-------- Data extract --------
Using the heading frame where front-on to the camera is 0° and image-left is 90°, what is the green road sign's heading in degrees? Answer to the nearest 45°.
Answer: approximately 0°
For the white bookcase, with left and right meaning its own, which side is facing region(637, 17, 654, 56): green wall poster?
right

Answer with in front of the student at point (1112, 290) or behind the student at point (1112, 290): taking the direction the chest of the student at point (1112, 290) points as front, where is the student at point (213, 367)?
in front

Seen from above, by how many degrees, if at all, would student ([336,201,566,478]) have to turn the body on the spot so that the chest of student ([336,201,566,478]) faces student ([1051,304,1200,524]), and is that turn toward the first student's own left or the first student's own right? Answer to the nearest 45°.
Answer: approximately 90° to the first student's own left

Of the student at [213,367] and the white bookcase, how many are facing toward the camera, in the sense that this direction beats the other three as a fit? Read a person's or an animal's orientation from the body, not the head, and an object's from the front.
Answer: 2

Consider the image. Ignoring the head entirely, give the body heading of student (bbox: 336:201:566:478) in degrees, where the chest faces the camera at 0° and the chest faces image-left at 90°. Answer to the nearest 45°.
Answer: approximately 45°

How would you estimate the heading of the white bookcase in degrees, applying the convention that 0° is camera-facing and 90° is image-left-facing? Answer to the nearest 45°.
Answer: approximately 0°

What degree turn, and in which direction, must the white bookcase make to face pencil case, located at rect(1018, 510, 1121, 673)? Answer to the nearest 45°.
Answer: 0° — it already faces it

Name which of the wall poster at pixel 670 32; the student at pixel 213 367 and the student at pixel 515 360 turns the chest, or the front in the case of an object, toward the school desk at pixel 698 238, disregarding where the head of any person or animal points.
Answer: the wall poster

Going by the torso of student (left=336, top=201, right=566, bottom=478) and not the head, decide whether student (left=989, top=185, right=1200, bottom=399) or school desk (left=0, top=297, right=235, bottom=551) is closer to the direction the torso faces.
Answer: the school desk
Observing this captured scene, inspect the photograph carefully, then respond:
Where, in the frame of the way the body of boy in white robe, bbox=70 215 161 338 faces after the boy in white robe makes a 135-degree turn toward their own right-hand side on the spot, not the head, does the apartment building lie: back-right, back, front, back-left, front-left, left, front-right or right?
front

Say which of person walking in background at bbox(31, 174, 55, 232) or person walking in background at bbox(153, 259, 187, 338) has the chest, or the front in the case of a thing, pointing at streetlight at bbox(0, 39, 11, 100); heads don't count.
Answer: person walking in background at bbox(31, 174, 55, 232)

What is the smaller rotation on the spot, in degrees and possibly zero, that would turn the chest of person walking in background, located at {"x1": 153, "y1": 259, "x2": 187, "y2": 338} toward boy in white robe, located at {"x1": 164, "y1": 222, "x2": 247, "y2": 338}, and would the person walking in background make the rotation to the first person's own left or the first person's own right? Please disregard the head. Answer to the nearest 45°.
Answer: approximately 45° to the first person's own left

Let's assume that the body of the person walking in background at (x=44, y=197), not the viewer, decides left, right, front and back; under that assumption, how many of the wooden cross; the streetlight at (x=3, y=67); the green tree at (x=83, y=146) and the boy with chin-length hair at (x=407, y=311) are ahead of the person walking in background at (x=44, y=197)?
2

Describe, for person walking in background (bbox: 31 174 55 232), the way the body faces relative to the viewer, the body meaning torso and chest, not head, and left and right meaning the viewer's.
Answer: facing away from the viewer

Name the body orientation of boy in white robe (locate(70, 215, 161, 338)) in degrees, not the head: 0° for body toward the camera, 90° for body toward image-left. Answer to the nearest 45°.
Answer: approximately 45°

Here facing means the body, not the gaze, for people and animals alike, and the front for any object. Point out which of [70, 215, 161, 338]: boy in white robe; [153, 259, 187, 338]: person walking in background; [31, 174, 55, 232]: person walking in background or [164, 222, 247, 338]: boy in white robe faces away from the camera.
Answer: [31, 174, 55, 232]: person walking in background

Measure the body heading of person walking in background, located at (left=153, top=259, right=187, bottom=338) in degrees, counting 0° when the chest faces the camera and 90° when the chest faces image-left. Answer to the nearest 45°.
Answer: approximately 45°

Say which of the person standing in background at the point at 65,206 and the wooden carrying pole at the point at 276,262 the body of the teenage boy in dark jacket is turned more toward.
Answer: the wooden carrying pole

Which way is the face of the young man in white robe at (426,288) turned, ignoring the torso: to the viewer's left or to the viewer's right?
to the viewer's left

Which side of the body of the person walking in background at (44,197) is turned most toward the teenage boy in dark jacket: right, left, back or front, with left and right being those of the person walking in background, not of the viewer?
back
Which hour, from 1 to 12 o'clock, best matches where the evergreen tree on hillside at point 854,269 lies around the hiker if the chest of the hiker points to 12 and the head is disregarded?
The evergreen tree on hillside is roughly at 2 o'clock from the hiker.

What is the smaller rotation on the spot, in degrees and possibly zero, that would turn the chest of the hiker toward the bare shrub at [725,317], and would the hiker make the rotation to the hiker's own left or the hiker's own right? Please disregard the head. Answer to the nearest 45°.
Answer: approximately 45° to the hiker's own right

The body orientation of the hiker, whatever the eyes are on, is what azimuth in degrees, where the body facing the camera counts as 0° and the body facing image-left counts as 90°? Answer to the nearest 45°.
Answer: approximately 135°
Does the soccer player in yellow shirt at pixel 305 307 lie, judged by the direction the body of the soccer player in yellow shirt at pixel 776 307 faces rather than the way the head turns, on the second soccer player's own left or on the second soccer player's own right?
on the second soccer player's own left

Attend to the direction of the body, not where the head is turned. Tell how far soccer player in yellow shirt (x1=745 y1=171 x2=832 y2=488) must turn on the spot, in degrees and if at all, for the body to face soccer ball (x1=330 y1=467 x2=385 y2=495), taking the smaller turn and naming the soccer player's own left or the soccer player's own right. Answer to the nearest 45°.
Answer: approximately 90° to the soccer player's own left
--------
-------- Data extract --------
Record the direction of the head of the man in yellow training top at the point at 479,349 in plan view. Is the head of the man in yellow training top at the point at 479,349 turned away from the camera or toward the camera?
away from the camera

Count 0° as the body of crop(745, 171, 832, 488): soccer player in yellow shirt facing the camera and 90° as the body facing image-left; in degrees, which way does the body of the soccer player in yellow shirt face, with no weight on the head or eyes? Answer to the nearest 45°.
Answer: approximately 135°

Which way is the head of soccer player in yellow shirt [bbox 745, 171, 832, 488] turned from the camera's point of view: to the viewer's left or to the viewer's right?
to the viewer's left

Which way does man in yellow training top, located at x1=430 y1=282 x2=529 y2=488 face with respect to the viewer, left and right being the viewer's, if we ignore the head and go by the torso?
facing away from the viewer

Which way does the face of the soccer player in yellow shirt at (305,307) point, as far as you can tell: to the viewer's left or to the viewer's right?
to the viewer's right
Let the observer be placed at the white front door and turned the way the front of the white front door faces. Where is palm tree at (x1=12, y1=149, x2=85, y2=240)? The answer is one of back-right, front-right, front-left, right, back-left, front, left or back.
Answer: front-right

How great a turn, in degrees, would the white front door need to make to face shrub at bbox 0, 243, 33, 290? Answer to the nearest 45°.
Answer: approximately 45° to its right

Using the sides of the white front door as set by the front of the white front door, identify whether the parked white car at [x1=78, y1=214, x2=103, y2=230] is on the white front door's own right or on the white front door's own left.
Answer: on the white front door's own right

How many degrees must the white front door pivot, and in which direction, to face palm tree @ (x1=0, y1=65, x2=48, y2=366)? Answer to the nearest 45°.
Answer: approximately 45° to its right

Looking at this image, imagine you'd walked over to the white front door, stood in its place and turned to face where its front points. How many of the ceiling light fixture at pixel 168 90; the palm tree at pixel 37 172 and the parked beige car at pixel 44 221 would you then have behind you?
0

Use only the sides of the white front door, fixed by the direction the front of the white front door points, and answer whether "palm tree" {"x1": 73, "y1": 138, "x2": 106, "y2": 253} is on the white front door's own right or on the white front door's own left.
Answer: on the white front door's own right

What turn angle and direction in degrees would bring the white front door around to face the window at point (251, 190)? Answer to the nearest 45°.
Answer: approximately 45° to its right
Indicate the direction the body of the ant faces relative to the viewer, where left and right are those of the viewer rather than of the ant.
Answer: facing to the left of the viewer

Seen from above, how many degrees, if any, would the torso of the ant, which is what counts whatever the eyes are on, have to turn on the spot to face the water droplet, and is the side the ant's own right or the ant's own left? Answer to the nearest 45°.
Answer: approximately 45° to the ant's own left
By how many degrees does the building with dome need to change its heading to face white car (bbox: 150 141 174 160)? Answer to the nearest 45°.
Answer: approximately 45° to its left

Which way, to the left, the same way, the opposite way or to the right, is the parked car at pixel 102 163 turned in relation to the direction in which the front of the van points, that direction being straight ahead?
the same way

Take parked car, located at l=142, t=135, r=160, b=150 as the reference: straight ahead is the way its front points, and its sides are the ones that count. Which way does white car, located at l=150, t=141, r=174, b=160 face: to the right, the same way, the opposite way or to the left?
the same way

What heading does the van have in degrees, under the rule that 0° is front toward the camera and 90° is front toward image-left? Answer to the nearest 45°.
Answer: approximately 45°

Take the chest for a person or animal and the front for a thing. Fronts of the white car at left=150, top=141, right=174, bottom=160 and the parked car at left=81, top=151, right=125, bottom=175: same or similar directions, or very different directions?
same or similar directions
--------
_Work required_
Pick out every line of the data that contains the word "this" and copy each one.

_Problem solution_
Of the student at [213,367] and the white bookcase, how many are facing toward the camera, in the sense that this direction beats the other three as a fit? Read a person's or an animal's orientation from the body, not the head, and an object's from the front.
Observing this captured scene, inspect the photograph carefully, then respond:
Looking at this image, imagine you'd walked over to the white front door, stood in its place and turned to face where its front points. How many of the ceiling light fixture at pixel 168 90; the palm tree at pixel 37 172 and the parked beige car at pixel 44 221 would you then have behind you?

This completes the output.